-- REQUIRED WORK --
Retype the lines of the records below exactly as they appear, without the pictures.

-- Dataset items --
++++++

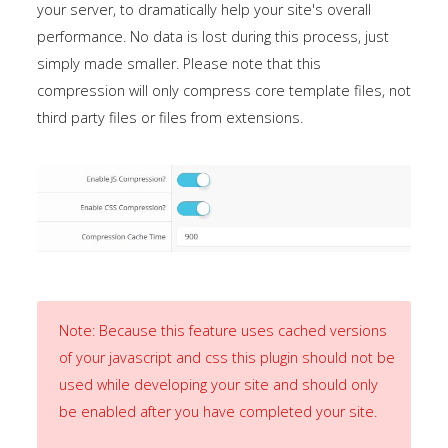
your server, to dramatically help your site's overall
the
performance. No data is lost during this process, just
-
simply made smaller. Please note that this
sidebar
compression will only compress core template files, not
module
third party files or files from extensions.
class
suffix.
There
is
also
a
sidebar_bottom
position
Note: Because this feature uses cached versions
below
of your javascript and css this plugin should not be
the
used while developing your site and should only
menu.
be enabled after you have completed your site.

++++++

-- WRITTEN ANSWER --
your server, to dramatically help your site's overall
the
performance. No data is lost during this process, just
-
simply made smaller. Please note that this
sidebar
compression will only compress core template files, not
module
third party files or files from extensions.
class
suffix.
There
is
also
a
sidebar_bottom
position
Note: Because this feature uses cached versions
below
of your javascript and css this plugin should not be
the
used while developing your site and should only
menu.
be enabled after you have completed your site.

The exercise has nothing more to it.